Excerpt:
□ □ □ □

If you act like a government, you've got to open up like a government should. That's the lesson Martin Zanotti and Jim McCafferty learned this week.
Cleveland.com just reported that Cuyahoga County's transition advisory group will hold all its committee meetings in public. The decision comes three days after Zanotti and McCafferty, who are shepherding the switch to charter government, went on WCPN on Tuesday and got an earful.
Host Dan Moulthrop and his listeners asked: Why aren't the transition team's meetings open to the public? The Plain Dealer amplified the questions with a story. County executive candidate Ed FitzGerald joined the chorus. {Update, 2/13: So did Scene and candidate Matt Dolan.} Yesterday, the ACLU threatened to sue.
At first, McCafferty, the county administrator, and Zanotti, a leader of the charter reform effort, argued that holding some public forums would be enough. The transition committees didn't have to open all their meetings, they argued, because they aren't government bodies, just advisers. The volunteers on the committees ought to be able to talk about layoffs and other sensitive issues without fear of upsetting anyone, they argued.
Problem was, closed meetings were one reason voters turned against McCafferty's bosses, the county commissioners, and voted for Issue 6. At the same time, the most piercing criticism of Zanotti and the other Issue 6 reformers was that they'd written the charter in private. So a fight to keep the meeting doors closed threatened to revive all that distrust and hurt the new government's credibility.
Besides, the transition group has expanded way beyond what the charter calls for, from a little committee of three county employees into an ambitious partnership including the current government, Issue 6's framers, and top public officials and business executives. And it's not just making little recommendations, like a place for the new county council to meet. It's proposing huge changes in county government's priorities. Last month, Zanotti and McCafferty declared that the new government should cut spending 15 percent and start a $50 million economic development fund -- changes much bigger than the current, lame-duck government ever contemplated.

□ □ □ □

Exercise description: Copy out the full text about the Cuyahoga County transition meetings word for word. The records that follow are separate material and have no connection to the text.

Entries supplied:
□ □ □ □

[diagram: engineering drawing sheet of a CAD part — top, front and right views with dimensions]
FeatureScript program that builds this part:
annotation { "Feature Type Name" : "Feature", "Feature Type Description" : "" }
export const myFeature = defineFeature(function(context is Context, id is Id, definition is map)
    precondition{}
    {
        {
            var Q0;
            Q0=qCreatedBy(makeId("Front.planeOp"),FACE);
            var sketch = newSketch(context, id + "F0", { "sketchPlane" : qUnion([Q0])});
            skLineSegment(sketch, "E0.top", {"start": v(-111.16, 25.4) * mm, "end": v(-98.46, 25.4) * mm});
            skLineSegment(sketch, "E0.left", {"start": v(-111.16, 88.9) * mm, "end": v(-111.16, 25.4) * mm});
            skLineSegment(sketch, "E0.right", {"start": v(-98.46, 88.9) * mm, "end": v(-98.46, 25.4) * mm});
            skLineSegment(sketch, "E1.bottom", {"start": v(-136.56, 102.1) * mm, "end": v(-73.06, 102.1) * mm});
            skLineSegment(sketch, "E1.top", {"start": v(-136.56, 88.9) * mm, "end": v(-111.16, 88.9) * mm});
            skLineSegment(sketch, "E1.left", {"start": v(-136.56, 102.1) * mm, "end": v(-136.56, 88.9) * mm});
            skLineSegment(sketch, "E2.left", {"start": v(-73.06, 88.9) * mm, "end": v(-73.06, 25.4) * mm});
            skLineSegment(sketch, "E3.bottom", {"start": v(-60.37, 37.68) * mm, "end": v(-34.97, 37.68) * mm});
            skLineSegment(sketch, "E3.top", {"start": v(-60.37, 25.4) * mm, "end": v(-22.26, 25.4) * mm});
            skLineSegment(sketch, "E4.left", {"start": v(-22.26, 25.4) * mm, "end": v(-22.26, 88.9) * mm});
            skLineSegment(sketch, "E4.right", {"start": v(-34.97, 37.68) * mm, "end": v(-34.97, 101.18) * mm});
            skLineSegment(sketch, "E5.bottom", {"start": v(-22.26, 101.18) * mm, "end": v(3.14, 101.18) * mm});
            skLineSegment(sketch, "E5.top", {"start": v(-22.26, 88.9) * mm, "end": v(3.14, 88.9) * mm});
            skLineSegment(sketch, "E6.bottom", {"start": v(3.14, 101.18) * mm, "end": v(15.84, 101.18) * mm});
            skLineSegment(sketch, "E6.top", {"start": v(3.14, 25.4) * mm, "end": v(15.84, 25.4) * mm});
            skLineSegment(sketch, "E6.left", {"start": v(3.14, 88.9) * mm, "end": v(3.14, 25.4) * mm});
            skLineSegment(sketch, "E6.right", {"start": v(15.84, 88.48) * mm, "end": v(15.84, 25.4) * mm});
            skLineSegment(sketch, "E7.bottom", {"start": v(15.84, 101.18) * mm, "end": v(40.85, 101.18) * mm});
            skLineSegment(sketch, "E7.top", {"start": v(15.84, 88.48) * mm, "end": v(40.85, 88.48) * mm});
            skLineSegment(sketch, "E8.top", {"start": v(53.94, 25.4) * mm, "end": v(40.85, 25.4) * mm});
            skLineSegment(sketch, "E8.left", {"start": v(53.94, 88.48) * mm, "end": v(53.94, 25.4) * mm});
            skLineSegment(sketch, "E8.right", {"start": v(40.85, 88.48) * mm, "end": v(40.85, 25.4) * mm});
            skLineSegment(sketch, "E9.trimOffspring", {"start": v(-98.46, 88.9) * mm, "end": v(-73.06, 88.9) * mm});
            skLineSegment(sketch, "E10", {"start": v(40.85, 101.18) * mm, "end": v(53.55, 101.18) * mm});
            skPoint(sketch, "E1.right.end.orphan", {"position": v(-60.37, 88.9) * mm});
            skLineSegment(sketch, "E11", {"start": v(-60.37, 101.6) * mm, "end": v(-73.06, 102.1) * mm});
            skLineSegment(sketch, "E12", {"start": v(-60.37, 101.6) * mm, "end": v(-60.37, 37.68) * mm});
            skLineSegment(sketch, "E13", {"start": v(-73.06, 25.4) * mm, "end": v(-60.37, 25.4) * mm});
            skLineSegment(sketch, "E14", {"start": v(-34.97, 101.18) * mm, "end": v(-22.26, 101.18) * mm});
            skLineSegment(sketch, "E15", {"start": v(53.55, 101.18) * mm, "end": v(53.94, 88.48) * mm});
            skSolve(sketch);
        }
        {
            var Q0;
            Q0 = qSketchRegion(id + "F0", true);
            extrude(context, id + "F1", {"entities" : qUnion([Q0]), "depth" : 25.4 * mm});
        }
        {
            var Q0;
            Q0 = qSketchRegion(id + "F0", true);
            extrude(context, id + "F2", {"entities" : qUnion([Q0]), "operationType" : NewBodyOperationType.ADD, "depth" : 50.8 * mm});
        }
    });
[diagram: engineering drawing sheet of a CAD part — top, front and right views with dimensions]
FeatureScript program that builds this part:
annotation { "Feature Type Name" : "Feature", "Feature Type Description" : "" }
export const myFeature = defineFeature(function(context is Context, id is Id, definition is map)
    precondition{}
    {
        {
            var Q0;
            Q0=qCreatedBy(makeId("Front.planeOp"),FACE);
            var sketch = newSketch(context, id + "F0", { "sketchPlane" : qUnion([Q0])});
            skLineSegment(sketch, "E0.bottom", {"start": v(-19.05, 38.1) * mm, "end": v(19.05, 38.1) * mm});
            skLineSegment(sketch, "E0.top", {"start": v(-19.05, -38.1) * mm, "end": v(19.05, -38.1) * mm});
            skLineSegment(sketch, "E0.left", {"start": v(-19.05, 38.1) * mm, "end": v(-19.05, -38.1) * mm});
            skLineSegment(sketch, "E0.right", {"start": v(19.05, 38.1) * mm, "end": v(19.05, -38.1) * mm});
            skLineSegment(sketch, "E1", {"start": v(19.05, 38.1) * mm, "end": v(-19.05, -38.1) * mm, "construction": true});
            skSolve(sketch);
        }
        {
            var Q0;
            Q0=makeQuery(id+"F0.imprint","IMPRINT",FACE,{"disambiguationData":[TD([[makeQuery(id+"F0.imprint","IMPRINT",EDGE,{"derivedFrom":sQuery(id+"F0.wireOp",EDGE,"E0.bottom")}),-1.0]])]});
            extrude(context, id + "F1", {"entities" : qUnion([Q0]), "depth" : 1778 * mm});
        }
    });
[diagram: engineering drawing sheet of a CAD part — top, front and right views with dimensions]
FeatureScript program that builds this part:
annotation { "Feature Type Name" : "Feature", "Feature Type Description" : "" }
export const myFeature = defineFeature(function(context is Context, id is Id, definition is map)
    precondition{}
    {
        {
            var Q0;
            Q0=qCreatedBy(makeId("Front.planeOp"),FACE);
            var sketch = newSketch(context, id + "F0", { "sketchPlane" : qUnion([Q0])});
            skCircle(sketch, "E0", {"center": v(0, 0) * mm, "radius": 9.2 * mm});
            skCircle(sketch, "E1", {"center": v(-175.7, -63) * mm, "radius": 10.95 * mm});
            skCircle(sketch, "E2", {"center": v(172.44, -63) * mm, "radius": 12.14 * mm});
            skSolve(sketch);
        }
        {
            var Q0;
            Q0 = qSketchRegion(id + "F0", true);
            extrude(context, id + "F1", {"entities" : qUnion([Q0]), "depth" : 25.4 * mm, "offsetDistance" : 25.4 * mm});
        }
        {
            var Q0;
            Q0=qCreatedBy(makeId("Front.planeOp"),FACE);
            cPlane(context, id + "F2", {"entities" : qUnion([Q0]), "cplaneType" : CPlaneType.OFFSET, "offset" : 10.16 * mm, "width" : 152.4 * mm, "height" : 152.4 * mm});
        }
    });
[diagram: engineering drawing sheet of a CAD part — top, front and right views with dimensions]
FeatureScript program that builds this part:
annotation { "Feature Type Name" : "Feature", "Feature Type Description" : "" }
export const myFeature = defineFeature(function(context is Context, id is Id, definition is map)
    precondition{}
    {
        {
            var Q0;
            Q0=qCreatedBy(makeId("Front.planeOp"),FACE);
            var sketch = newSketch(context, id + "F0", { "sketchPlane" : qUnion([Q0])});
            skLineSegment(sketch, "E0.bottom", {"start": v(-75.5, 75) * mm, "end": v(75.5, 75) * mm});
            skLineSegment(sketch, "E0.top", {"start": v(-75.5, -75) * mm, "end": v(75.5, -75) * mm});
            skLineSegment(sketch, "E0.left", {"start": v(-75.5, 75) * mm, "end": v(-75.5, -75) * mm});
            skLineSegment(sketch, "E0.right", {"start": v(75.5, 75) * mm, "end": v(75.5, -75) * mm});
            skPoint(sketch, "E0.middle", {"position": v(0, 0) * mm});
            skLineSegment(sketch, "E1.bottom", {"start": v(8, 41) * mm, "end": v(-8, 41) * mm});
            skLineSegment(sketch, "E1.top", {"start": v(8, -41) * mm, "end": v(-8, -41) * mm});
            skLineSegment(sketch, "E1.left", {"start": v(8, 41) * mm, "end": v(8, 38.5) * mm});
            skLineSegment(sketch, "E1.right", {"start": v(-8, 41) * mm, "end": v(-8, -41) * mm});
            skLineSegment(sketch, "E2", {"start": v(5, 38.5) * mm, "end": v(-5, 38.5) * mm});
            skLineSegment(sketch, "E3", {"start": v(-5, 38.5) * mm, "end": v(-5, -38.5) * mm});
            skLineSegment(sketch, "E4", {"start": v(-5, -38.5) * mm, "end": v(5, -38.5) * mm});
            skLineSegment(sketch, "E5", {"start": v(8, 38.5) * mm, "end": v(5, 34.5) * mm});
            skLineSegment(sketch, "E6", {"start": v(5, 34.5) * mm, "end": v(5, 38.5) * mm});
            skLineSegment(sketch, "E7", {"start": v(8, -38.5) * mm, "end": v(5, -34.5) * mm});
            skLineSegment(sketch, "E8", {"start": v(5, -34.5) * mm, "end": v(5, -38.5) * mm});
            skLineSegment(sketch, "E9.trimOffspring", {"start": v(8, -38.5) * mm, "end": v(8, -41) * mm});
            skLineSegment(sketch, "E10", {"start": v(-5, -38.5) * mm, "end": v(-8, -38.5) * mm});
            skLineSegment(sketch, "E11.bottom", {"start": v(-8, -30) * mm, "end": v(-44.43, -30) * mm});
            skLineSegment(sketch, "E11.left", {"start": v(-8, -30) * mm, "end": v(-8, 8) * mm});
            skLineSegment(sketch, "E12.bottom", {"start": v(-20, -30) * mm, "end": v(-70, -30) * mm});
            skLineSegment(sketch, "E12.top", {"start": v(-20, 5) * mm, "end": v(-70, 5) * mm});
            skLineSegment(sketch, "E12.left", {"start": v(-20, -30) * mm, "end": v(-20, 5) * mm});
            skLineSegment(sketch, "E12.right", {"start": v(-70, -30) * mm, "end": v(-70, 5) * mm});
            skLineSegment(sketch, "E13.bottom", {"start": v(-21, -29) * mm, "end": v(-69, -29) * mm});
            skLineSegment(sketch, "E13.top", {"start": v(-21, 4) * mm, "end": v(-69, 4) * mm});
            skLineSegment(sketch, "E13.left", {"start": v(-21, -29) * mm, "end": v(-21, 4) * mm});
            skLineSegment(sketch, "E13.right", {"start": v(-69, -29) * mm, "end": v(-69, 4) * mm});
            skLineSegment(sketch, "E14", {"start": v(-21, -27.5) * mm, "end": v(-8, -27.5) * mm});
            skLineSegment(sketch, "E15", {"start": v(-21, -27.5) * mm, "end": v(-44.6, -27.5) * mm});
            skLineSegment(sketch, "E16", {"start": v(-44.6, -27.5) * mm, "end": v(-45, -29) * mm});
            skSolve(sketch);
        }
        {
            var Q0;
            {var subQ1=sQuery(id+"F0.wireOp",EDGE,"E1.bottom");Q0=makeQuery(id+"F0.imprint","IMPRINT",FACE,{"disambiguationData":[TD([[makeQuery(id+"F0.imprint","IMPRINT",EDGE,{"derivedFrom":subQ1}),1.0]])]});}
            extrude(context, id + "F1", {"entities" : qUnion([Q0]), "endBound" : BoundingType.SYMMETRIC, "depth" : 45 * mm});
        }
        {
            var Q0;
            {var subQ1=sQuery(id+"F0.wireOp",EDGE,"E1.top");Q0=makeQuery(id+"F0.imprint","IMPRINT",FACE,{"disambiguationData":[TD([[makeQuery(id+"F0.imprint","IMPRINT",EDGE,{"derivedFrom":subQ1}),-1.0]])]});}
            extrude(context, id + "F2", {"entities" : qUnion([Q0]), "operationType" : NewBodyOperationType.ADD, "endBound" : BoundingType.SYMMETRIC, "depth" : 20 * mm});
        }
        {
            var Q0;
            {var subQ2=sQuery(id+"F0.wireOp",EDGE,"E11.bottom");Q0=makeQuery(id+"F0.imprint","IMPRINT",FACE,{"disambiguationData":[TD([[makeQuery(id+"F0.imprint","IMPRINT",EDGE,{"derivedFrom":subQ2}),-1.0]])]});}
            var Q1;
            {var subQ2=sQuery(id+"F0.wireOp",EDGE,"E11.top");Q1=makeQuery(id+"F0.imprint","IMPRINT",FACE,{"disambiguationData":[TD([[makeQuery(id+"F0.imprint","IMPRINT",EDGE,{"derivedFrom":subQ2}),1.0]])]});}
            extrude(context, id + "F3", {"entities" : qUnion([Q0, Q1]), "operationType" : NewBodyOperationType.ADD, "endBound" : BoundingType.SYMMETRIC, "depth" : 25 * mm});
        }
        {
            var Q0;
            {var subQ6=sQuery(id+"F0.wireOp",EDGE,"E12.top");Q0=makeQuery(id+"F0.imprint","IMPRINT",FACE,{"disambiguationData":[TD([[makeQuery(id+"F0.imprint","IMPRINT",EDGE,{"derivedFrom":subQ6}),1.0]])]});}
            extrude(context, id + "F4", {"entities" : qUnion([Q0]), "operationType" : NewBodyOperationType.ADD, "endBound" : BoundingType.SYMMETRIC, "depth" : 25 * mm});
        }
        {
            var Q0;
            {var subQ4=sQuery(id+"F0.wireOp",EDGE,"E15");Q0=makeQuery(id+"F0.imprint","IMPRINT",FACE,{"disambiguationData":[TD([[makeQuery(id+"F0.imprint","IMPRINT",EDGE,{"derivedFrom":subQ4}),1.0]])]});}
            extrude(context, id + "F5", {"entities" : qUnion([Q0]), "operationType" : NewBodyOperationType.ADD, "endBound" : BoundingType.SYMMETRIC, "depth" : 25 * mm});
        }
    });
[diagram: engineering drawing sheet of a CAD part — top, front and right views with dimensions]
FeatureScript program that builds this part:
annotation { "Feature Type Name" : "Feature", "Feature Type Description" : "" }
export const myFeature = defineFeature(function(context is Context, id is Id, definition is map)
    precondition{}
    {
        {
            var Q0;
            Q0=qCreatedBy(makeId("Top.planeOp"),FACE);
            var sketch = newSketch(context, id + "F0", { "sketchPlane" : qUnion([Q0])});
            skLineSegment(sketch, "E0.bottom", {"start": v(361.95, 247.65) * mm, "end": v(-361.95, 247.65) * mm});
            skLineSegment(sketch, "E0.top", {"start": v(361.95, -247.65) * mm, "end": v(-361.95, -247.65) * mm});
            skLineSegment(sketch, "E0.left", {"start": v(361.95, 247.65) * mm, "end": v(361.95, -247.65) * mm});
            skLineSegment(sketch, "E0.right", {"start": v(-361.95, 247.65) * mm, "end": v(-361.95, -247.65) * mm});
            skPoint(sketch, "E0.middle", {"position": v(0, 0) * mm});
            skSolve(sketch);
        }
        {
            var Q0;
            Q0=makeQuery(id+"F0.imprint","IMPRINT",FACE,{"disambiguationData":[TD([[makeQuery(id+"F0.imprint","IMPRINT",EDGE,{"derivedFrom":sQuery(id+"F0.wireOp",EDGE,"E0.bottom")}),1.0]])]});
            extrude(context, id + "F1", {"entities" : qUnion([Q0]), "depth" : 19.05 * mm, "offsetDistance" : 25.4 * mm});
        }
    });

□ □ □ □

The completed task:
If you act like a government, you've got to open up like a government should. That's the lesson Martin Zanotti and Jim McCafferty learned this week.
Cleveland.com just reported that Cuyahoga County's transition advisory group will hold all its committee meetings in public. The decision comes three days after Zanotti and McCafferty, who are shepherding the switch to charter government, went on WCPN on Tuesday and got an earful.
Host Dan Moulthrop and his listeners asked: Why aren't the transition team's meetings open to the public? The Plain Dealer amplified the questions with a story. County executive candidate Ed FitzGerald joined the chorus. {Update, 2/13: So did Scene and candidate Matt Dolan.} Yesterday, the ACLU threatened to sue.
At first, McCafferty, the county administrator, and Zanotti, a leader of the charter reform effort, argued that holding some public forums would be enough. The transition committees didn't have to open all their meetings, they argued, because they aren't government bodies, just advisers. The volunteers on the committees ought to be able to talk about layoffs and other sensitive issues without fear of upsetting anyone, they argued.
Problem was, closed meetings were one reason voters turned against McCafferty's bosses, the county commissioners, and voted for Issue 6. At the same time, the most piercing criticism of Zanotti and the other Issue 6 reformers was that they'd written the charter in private. So a fight to keep the meeting doors closed threatened to revive all that distrust and hurt the new government's credibility.
Besides, the transition group has expanded way beyond what the charter calls for, from a little committee of three county employees into an ambitious partnership including the current government, Issue 6's framers, and top public officials and business executives. And it's not just making little recommendations, like a place for the new county council to meet. It's proposing huge changes in county government's priorities. Last month, Zanotti and McCafferty declared that the new government should cut spending 15 percent and start a $50 million economic development fund -- changes much bigger than the current, lame-duck government ever contemplated.